Wenn René Jaun vor dem Kühlschrank steht, benutzt er die App «Be My Eyes». Der Tech-Journalist ist vollständig blind. Mithilfe von Künstlicher Intelligenz lädt er ein Foto von verschiedenen Joghurts hoch und lässt sich vorlesen, ob er ein Aprikosen- oder ein Erdbeerjoghurt vor sich hat.
Die Künstliche Intelligenz funktioniert aber nicht immer gleich gut und macht teilweise schwerwiegende Fehler. «Ich kann der KI nicht vertrauen – sie verwechselte einmal Kopfwehtabletten mit Crème gegen Fusspilz», sagt Jaun. Im Zweifelsfall und vor allem, wenn es um die Gesundheit gehe, vertraue er nur Menschen.
Die App von «Be My Eyes» setzte bisher auf Menschen, möchte jetzt aber vermehrt auf KI setzen. Dafür muss die Künstliche Intelligenz aber zuerst verbessert werden.
KI hat Vorurteile gegenüber Blinden
«Blinde Menschen verwenden einen Wecker, der ganz laut ist und auch vibriert», meint ChatGPT auf eine Frage von Jaun. Das treffe allenfalls auf Menschen mit einer Hörbehinderung zu, aber er kenne keine einzige blinde Person, die so einen Wecker verwendet. Das ist noch ein einigermassen harmloses Beispiel, das veranschaulicht, wie KI die Realität falsch abbildet.
In anderen Bereichen wird das zu einem Problem. Bei der Jobsuche zum Beispiel: Laut Jaun lassen grosse Unternehmen immer häufiger ihre Bewerbungen von einer KI vorsortieren. Nur: «Wenn KI Bewerbungen entgegennimmt, benachteiligt sie dann blinde Personen? Oder haben sie einen Vorteil?»
Deshalb sei es wichtig, dass die KI-Modelle so realistisch wie möglich trainiert werden, auch mit Daten von Blinden. Die Künstliche Intelligenz sei nämlich nur so gut, wie die Daten, mit denen sie trainiert wurde, sagt Jaun. Er begrüsst den Schritt von «Be My Eyes», die Daten mit Unternehmen wie OpenAI zu teilen. Dabei gehe es nicht nur darum, die App sicherer für Blinde zu machen, sondern auch darum, die Künstliche Intelligenz inklusiver zu machen.
Fragezeichen beim Datenschutz
Laut René Jaun sei bei «Be My Eyes» nicht ganz ersichtlich, wie es um den Datenschutz stehe.
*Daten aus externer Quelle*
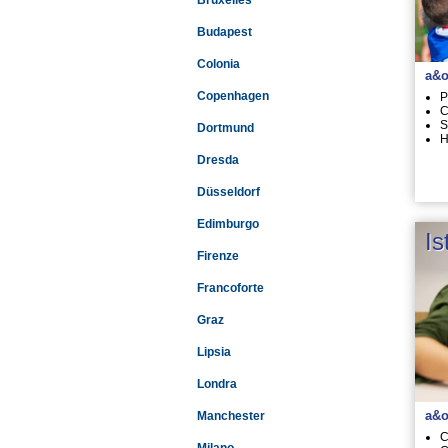
Bruxelles
Budapest
Colonia
a&o
Copenhagen
P
C
S
Dortmund
H
Dresda
Düsseldorf
Edimburgo
Is
Firenze
Francoforte
Graz
Lipsia
Londra
a&o
Manchester
C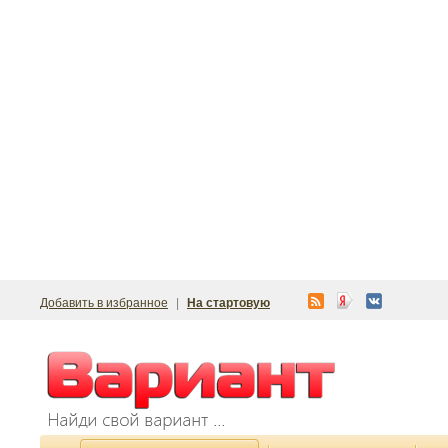
Добавить в избранное
|
На стартовую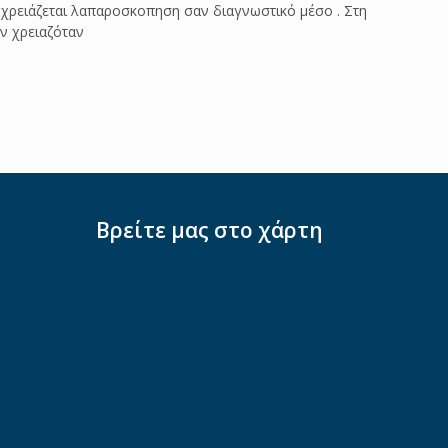
 χρειάζεται λαπαροσκοπηση σαν διαγνωστικό μέσο . Στη
ην χρειαζόταν
Βρείτε μας στο χάρτη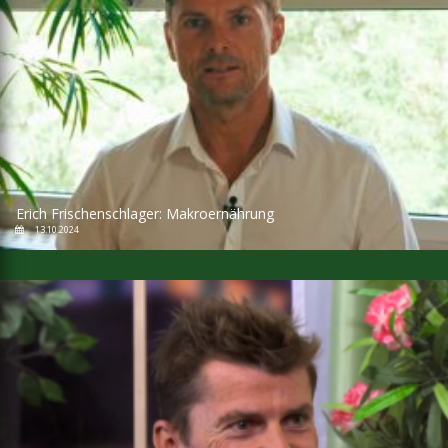
Erich Frischenschlager: Makroernährung
13.10.2024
Dabei müssten die persönlichen Daten unbedingt geschützt werden. Es gebe zum Beispiel blinde Frauen, die sich ihren Schwangerschaftstest über die «Be My Eyes»-App vorlesen lassen.
Ich finde es problematisch, dass die Informationen bei ‹Be My Eyes› schwierig zu finden sind. Denn die AGBs sind für blinde Personen besonders mühsam.
Das dänische Unternehmen «Be My Eyes» antwortete auch nach mehrmaligem Nachhaken nicht auf die Anfrage von SRF. Auf der Webseite von «Be My Eyes» steht jedoch, dass die Datenschutzbestimmungen verschärft worden seien, jetzt wo auch KI-Modelle mit den Daten von blinden Menschen trainiert werden. Zudem könnten alle App-Nutzerinnen jederzeit mitteilen, wenn sie ihre Daten nicht mehr teilen möchten. Die App sei dann trotzdem noch nutzbar.
Ganz so einfach sei diese Opt-out-Möglichkeit aber nicht. Laut Alireza Darvishy, welcher an der ZHAW zu barrierefreien Technologien forscht, findet man die Informationen dazu erst ganz am Schluss der Datenschutzbestimmungen. «Ich finde es problematisch, dass bei ‹Be My Eyes› die Informationen schwierig zu finden sind. Denn die AGBs sind für blinde Personen besonders mühsam», sagt Darvishy.
Unter dem Strich findet aber auch Darvishy, dass «Be My Eyes» mehr nützt als schadet. Denn dank der Trainingsdaten werden Vorurteile gegenüber Blinden abgebaut und die App selber verbessert, sodass Kopfwehtabletten vielleicht irgendwann nicht mehr mit Crème gegen Fusspilz verwechselt werden.